→ EXERCISE TEXT

┌────────

All participants in these studies were adults, with time since injury ranging from 6 months to 5 years. Aerobic exercise interventions spanned from 4 to 12 weeks. Two of these interventions included home-based components and the other three were clinic-based. Aerobic modalities varied amongst studies, including the use of treadmills, stationary cycling, rowing machines, stair-steppers, indoor tracks, and outdoor walking. Four studies used a single modality of aerobic exercise, three of which had participants walking (two on the treadmill, one with home-based walking) and one study used stationary cycling (Esquenazi et al., 2013; Kolakowsky-Hayner et al., 2017; Pennington et al., 2022; Tefertiller et al., 2022). The study using stationary cycling also involved a combined intervention with virtual reality (Pennington et al., 2022).

Outcome measures assessed in these studies were gait, severity of depression, fatigue, balance, mobility, neuropsychological assessments, alcohol use, and post-concussion symptoms. Esquenazi et al. (2013) found that participants improved their mobility, along with self-selected and maximum velocity on the treadmill after the aerobic exercise intervention. Hoffman et al. (2010) found an improvement in pain after the exercise intervention, and lower post-intervention depression scores for the high-activity exercise group compared to the low-activity group. Participant fatigue was reduced after intervention in Kolakowsky-Hayner et al. (2017) and Tefertiller et al. (2022) found improved balance and mobility post-intervention which persisted at the 4-week follow-up. Improved cognitive inhibition was reported by Pennington et al. (2022); however, they found no change in alcohol use or post-concussion symptoms post-intervention.

└────────

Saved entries
┌────────

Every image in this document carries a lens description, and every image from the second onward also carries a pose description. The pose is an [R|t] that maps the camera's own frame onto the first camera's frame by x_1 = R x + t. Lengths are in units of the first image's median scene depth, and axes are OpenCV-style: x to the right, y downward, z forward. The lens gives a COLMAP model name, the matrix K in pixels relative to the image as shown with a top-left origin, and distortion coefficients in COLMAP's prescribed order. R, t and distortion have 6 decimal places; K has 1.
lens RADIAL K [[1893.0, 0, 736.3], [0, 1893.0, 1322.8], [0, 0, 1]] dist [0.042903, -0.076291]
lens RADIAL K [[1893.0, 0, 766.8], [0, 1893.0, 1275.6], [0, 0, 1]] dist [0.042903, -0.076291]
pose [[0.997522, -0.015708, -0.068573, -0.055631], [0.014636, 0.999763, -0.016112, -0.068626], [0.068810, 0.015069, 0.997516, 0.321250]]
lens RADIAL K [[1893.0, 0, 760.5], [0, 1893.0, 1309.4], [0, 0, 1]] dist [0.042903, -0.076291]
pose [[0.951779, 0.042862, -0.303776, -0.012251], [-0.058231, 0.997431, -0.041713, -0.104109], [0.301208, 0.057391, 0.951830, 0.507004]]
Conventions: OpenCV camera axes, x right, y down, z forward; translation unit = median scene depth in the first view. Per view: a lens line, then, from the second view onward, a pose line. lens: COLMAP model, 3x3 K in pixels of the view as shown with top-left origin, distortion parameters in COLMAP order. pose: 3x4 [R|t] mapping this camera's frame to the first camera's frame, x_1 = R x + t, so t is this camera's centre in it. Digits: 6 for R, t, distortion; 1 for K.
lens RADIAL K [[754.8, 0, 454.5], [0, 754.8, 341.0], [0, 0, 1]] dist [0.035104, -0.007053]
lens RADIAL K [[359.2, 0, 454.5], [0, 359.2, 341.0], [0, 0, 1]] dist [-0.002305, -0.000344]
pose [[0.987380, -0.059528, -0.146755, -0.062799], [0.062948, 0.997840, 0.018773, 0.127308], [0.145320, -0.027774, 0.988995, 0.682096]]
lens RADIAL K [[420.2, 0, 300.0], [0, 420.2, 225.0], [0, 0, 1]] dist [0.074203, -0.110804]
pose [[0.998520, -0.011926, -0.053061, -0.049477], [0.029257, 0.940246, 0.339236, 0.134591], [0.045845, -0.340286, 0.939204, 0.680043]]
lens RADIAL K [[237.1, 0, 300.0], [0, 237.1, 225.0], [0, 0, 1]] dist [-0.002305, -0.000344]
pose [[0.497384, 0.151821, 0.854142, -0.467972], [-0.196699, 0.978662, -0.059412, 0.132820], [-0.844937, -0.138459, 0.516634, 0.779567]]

└────────

→ EXERCISE PROMPT
According to the exercise text, which study used stationary cycling combined with virtual reality? The lines have no connection to the exercise text.

→ WRITTEN RESPONSE
Pennington et al. (2022)